* **Consignes**
**A.** Recopiez un passage de l'article sur les valeurs montantes : commencez aux mots « Se réaliser, dans » et arrêtez-vous après « qu’elles s’interpellent mutuellement. ».
**B.** D'après l'article sur les valeurs montantes, quel nom Marcel Gauchet donne-t-il au nouveau visage de l'individualisation qui semble émerger depuis les années 2000 ?

* **Extrait cité**
○ ○ ○ ○ ○

Se réaliser, dans l’équité et l’ouverture…

Après une pause pour aborder le sujet délicat des prêtres pédophiles, je reprends la présentation du top 5 des valeurs montantes du sociologue G. Bajoit. Je vais aborder les trois valeurs dans le même article, car elles me semblent complémentaires et la combinaison des trois fait qu’elles s’interpellent mutuellement.

La 3e valeur identifiée par Bajoit concerne les droits de l’individu et surtout le droit à son autoréalisation. Chacun a droit de se sentir bien dans son corps, dans sa tête et dans son coeur. Chacun a droit de disposer librement de lui-même, de choisir ses relations, d’inventer son existence conformément à ses choix et à ses goûts, bref d’être le sujet de son existence en se construisant une identité personnelle et de s’autoréaliser comme personne. Being yourself dans tous les domaines : couple et famille, école, travail, vie sociale, etc.

Cette tendance est à la fois confirmée et nuancée par Marcel Gauchet, un autre sociologue, qui la présente moins en terme de droit que de tendance profonde : « Depuis les années 2000 semble émerger un nouveau visage de l’individualisation que j’ai appelé le « subjectivisme affectif et identitaire ». L’accent est désormais porté sur l’expression de soi, la quête tourmentée de l’identité personnelle, le culte des émotions, la recherche de la reconnaissance. Ce ne sont plus l’indépendance personnelle ou le statut de droit de l’individu qui occupent le premier plan, mais l’expérience intime et les relations privées avec autrui. »*

Rien qu’à voir toutes les applications Facebook sur la connaissance de soi (« Quel chef d’État seriez-vous »; « Signification de votre nom »; « Quel personnage de la série xyz vous correspond le plus », etc.) il est évident que la recherche d’identité a du succès. Mais ce n’est pas seulement une recherche pour soi, car elle s’expose allègrement. Nos contemporains qui utilisent les médias sociaux comme Facebook sont à la fois en quête d’identité et en besoin d’être reconnus. Sans rien critiquer de « mes amis Facebook »,  je constate que la plupart d’entre eux manifestent assez bien cette recherche d’identité, ce culte des émotions et ce besoin de reconnaissance. N’est-ce pas ce que vous constatez vous-même ?

Le plus important, c’est de se réaliser comme personne, réaliser ses rêves également. Ces valeurs sont telles qu’elles peuvent parfois faire oublier qu’il y a les autres, qu’il existe une réalité locale et globale. Il est difficile de se réaliser sans le faire avec les autres. Dès que je cherche ma voie, je me trouve connecté sur celle des autres. J’ai alors le choix de faire avec ou sans les autres. Pour un chrétien, cette quête ne peut se faire aux dépens des autres sans qu’il y perde quelque chose d’essentiel. En effet, la notion de « salut », c’est-à-dire d’un bonheur dans l’au-delà qui prend racine dans le présent, implique une solidarité réelle.

○ ○ ○ ○ ○

* **Enregistrements d'annotation de régions**
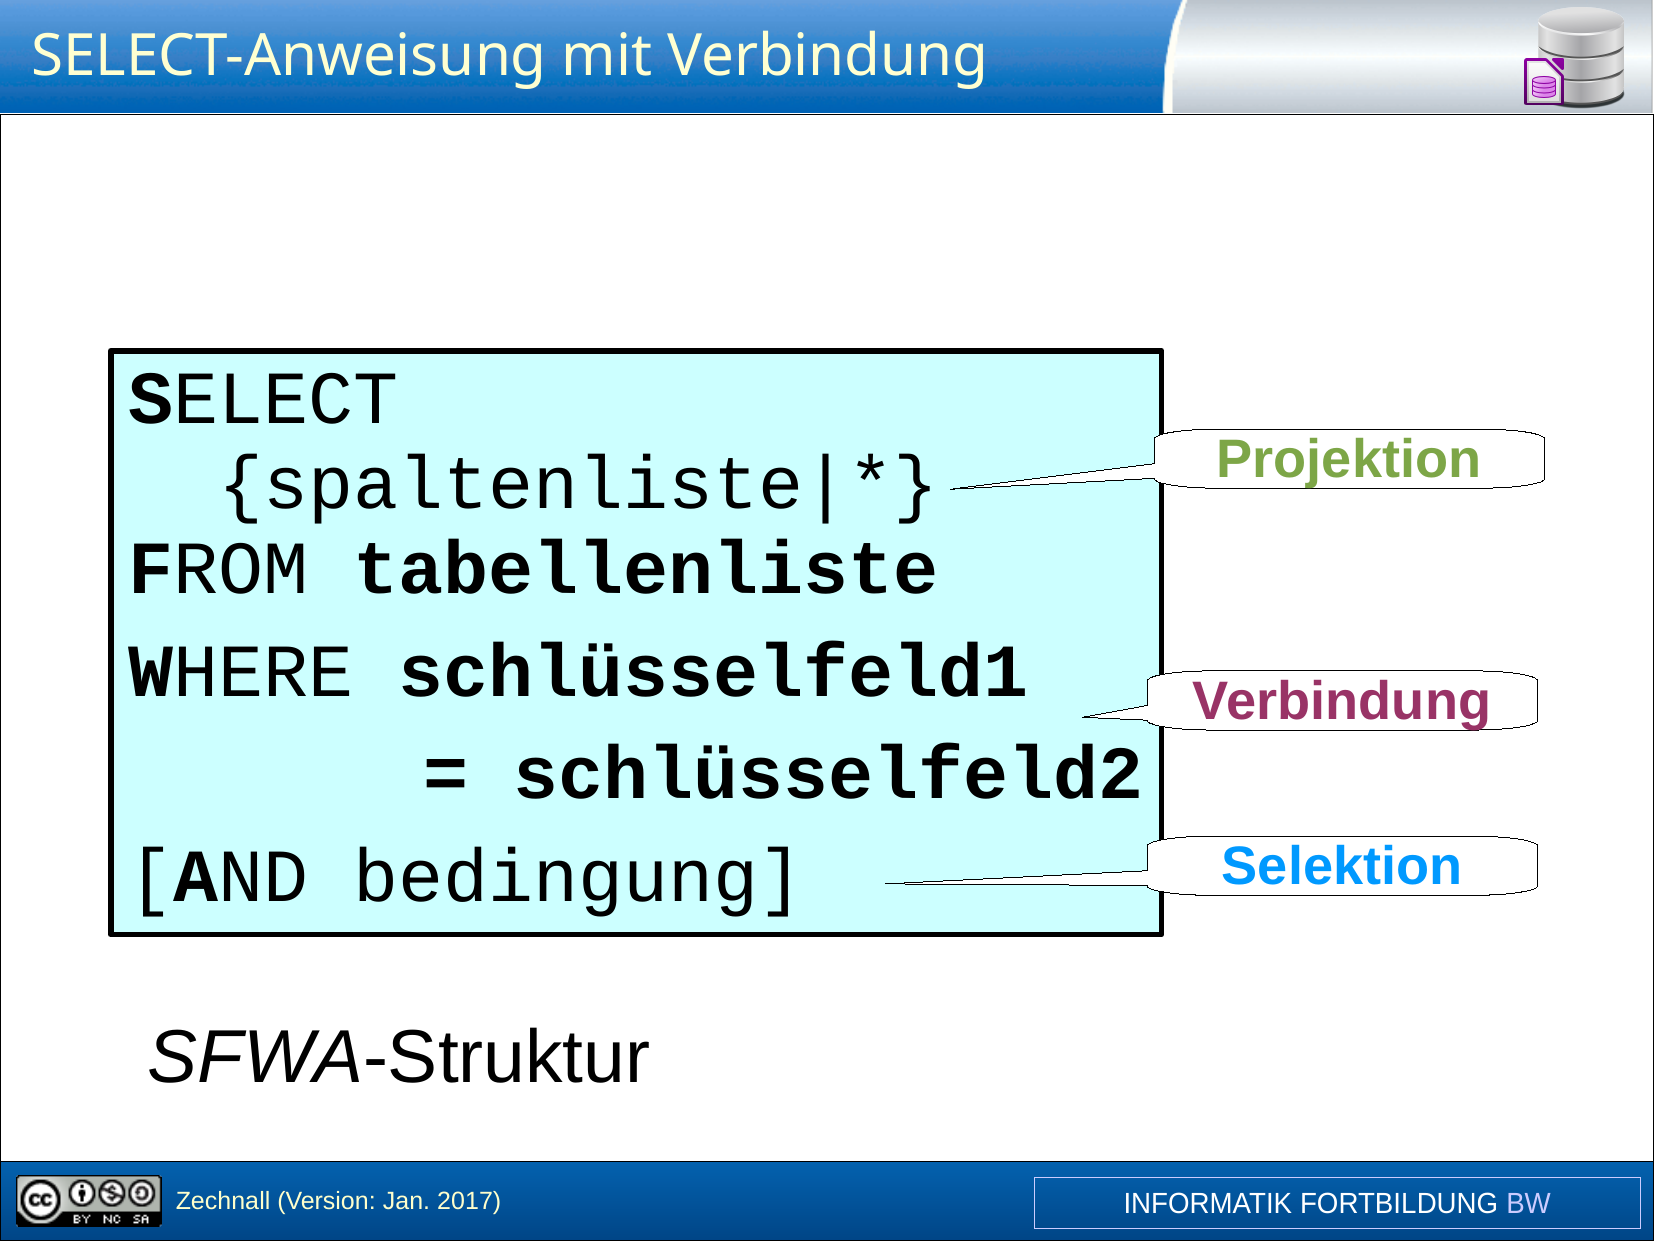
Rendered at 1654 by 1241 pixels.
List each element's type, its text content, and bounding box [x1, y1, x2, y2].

text_box Selektion [885, 836, 1538, 896]
text_box SFWA-Struktur [133, 1006, 719, 1094]
title SELECT-Anweisung mit Verbindung [31, 14, 1151, 92]
picture [16, 1175, 162, 1227]
text_box Verbindung [1082, 670, 1538, 731]
text_box Verbindung [1468, 695, 1480, 714]
text_box Projektion [950, 429, 1545, 490]
picture [0, 0, 1654, 113]
text_box SELECT {spaltenliste|*} FROM tabellenliste WHERE schlüsselfeld1 = schlüsselfeld2 [AND bedingung] [110, 350, 1162, 935]
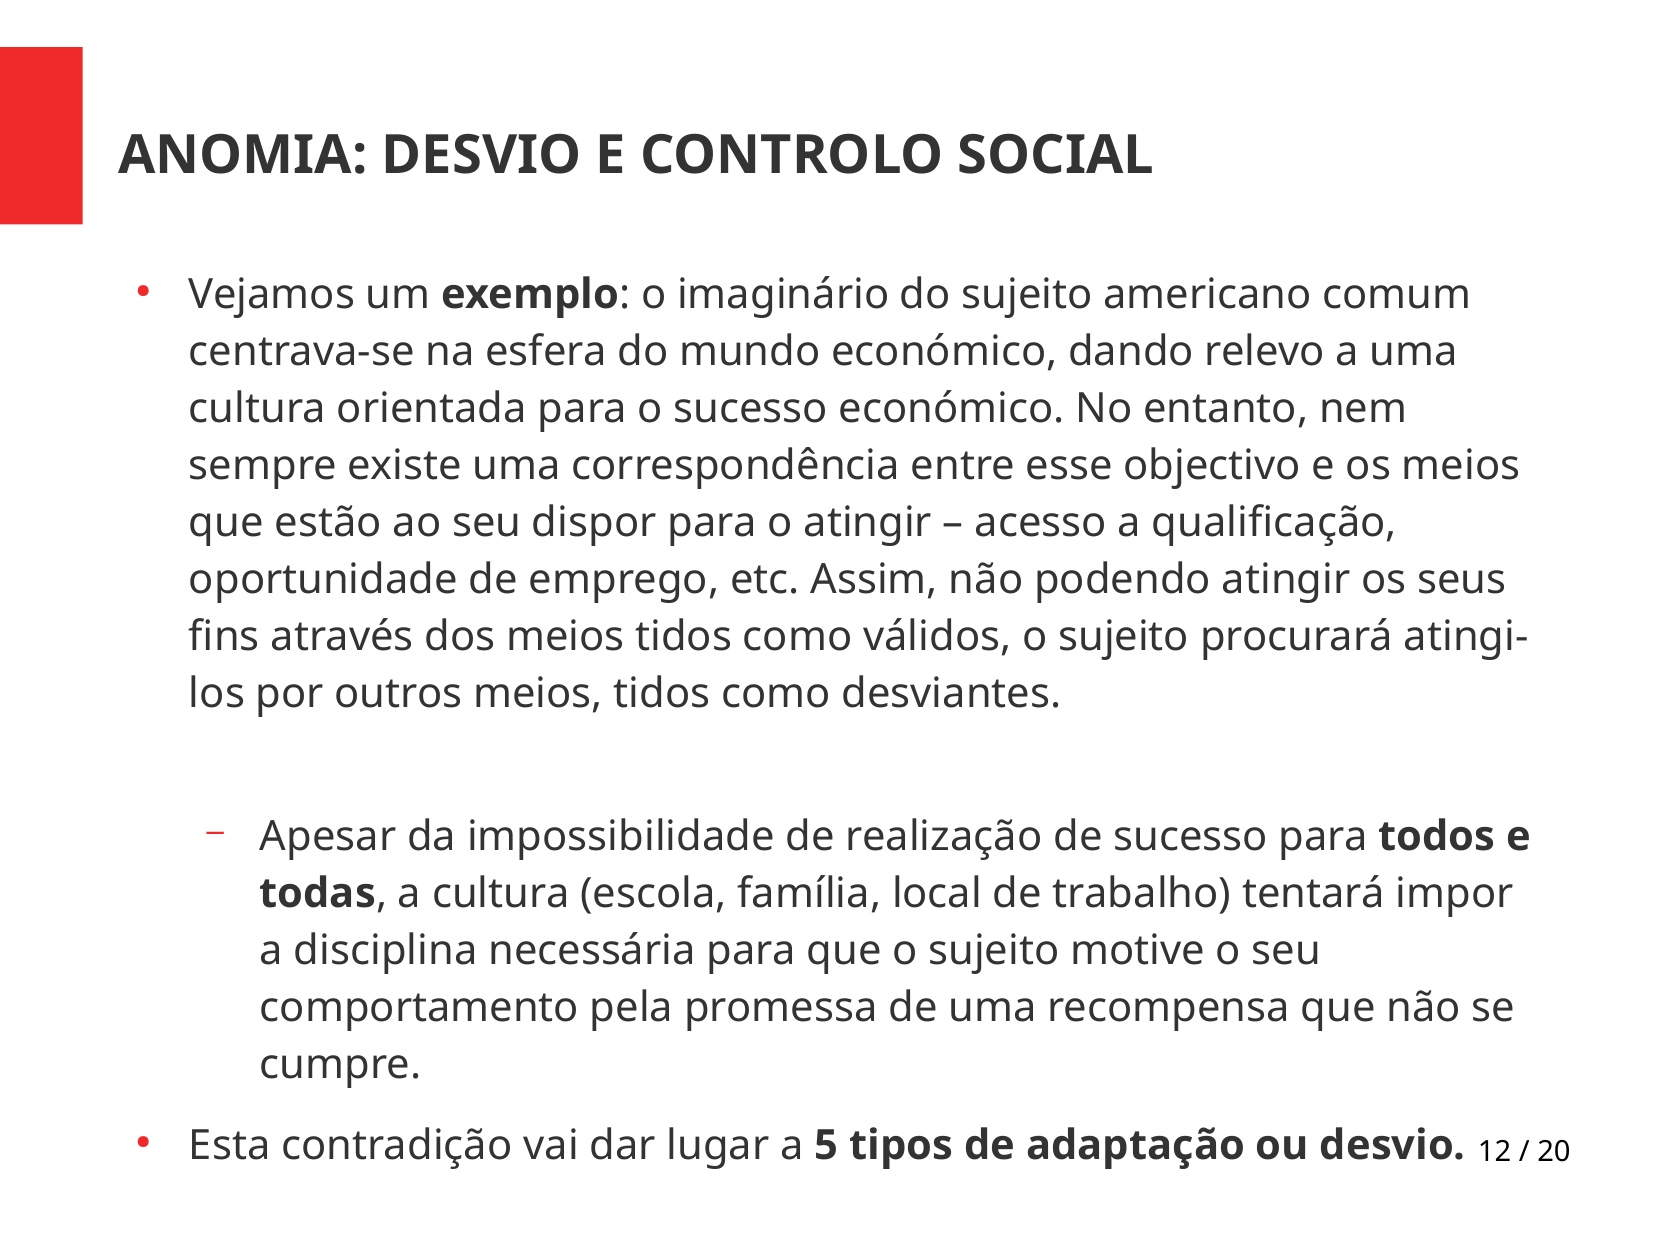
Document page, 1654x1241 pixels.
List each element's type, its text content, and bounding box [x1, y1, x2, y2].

title ANOMIA: DESVIO E CONTROLO SOCIAL [118, 49, 1571, 257]
list Vejamos um exemplo: o imaginário do sujeito americano comum centrava-se na esfera do mundo económico, dando relevo a uma cultura orientada para o sucesso económico. No entanto, nem sempre existe uma correspondência entre esse objectivo e os meios que estão ao seu dispor para o atingir – acesso a qualificação, oportunidade de emprego, etc. Assim, não podendo atingir os seus fins através dos meios tidos como válidos, o sujeito procurará atingi-los por outros meios, tidos como desviantes. Apesar da impossibilidade de realização de sucesso para todos e todas, a cultura (escola, família, local de trabalho) tentará impor a disciplina necessária para que o sujeito motive o seu comportamento pela promessa de uma recompensa que não se cumpre. Esta contradição vai dar lugar a 5 tipos de adaptação ou desvio. [118, 177, 1536, 897]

○ ○ ○ ○ ○

* **Réponses**
**A.**
Se réaliser, dans l’équité et l’ouverture…

Après une pause pour aborder le sujet délicat des prêtres pédophiles, je reprends la présentation du top 5 des valeurs montantes du sociologue G. Bajoit. Je vais aborder les trois valeurs dans le même article, car elles me semblent complémentaires et la combinaison des trois fait qu’elles s’interpellent mutuellement.

**B.** Le « subjectivisme affectif et identitaire ».